Hungarian commentators in Transylvania paint a gloomy picture of the inter-ethnic landscape in Romania, after President Băsescu called Hungary a hotbed of ethnic instability and threatened to ban Fidesz’s annual summer “Free University”.

At a rally organized by Romanian nationalists, Băsescu – who was until now considered an ally of Hungarian PM Viktor Orbán – used harsh words to condemn Hungarian politicians and their minority partners, after extreme right Jobbik leader Gábor Vona declared that Hungary may get into ’conflicts’ with Romania, and László Tőkés, a political partner of Viktor Orbán, said minority Hungarians should call for a protective mandate of Hungary over beyond-border ethnic Hungarians. Romanian Prime Minister Victor Ponta, a political opponent of Băsescu, called his statement ’worse than the worst of Vona’. (See Budapost August 14)

Adorján Páva in the regional paper Krónika, covering mostly Szekler inhabited areas in Transylvania, says Băsescu’s attempt to court Romanian nationalists will backfire. The Romanian president enjoyed the backing of Szekler voters at the last elections and was considered a moderate by ethnic Hungarians. The price he will pay for this campaign, Páva says, will become apparent when Szekler votes are counted.

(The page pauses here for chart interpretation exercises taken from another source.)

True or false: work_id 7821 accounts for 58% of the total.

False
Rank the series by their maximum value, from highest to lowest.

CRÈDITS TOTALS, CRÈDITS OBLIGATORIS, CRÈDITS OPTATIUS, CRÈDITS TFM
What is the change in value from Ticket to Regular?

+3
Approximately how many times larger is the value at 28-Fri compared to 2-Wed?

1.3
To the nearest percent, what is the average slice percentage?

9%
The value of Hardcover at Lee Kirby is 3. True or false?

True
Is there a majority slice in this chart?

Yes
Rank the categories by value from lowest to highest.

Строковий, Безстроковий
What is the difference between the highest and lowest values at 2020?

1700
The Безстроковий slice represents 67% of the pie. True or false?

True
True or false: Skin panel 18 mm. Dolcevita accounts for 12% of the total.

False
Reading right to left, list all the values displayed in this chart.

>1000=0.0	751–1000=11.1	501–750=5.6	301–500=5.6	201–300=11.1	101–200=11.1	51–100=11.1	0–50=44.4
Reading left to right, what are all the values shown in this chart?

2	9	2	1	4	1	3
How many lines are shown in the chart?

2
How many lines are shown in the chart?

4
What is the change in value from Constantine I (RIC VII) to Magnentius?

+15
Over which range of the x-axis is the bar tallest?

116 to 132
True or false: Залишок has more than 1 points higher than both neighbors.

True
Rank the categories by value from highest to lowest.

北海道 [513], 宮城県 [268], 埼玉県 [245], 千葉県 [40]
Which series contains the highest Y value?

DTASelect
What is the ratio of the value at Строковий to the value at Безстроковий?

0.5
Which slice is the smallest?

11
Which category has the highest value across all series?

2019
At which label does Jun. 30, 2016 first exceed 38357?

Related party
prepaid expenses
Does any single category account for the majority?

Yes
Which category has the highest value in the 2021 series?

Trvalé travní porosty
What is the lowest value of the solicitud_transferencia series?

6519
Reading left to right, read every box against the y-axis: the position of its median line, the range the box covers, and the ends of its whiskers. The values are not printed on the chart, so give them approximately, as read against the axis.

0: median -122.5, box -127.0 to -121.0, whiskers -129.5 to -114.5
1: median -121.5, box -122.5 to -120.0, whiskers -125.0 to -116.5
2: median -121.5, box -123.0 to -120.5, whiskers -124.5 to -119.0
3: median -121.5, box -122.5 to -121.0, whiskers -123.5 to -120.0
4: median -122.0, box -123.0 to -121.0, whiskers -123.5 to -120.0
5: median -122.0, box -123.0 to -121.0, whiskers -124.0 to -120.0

Attila Ambrus in the moderate Új Magyar Szó says what looked like the usual “storm in the chamber pot” has turned into a more frightening vision with Băsescu’s announcement. Gábor Vona gave Romanian nationalists what they want most, a pretext to attack the Hungarian government as well as minority Hungarian organizations. However, Băsescu went beyond the usual claptrap to appear more nationalist than the nationalists and declared that Hungary is “a source of instability” in the region while Romania is ready to head a coalition to discipline Hungarian politicians.  If the President has a new regional “Entente” in mind, Ambrus writes, then history is about to take a turn for the worse, towards the “ugly plague” of nationalism.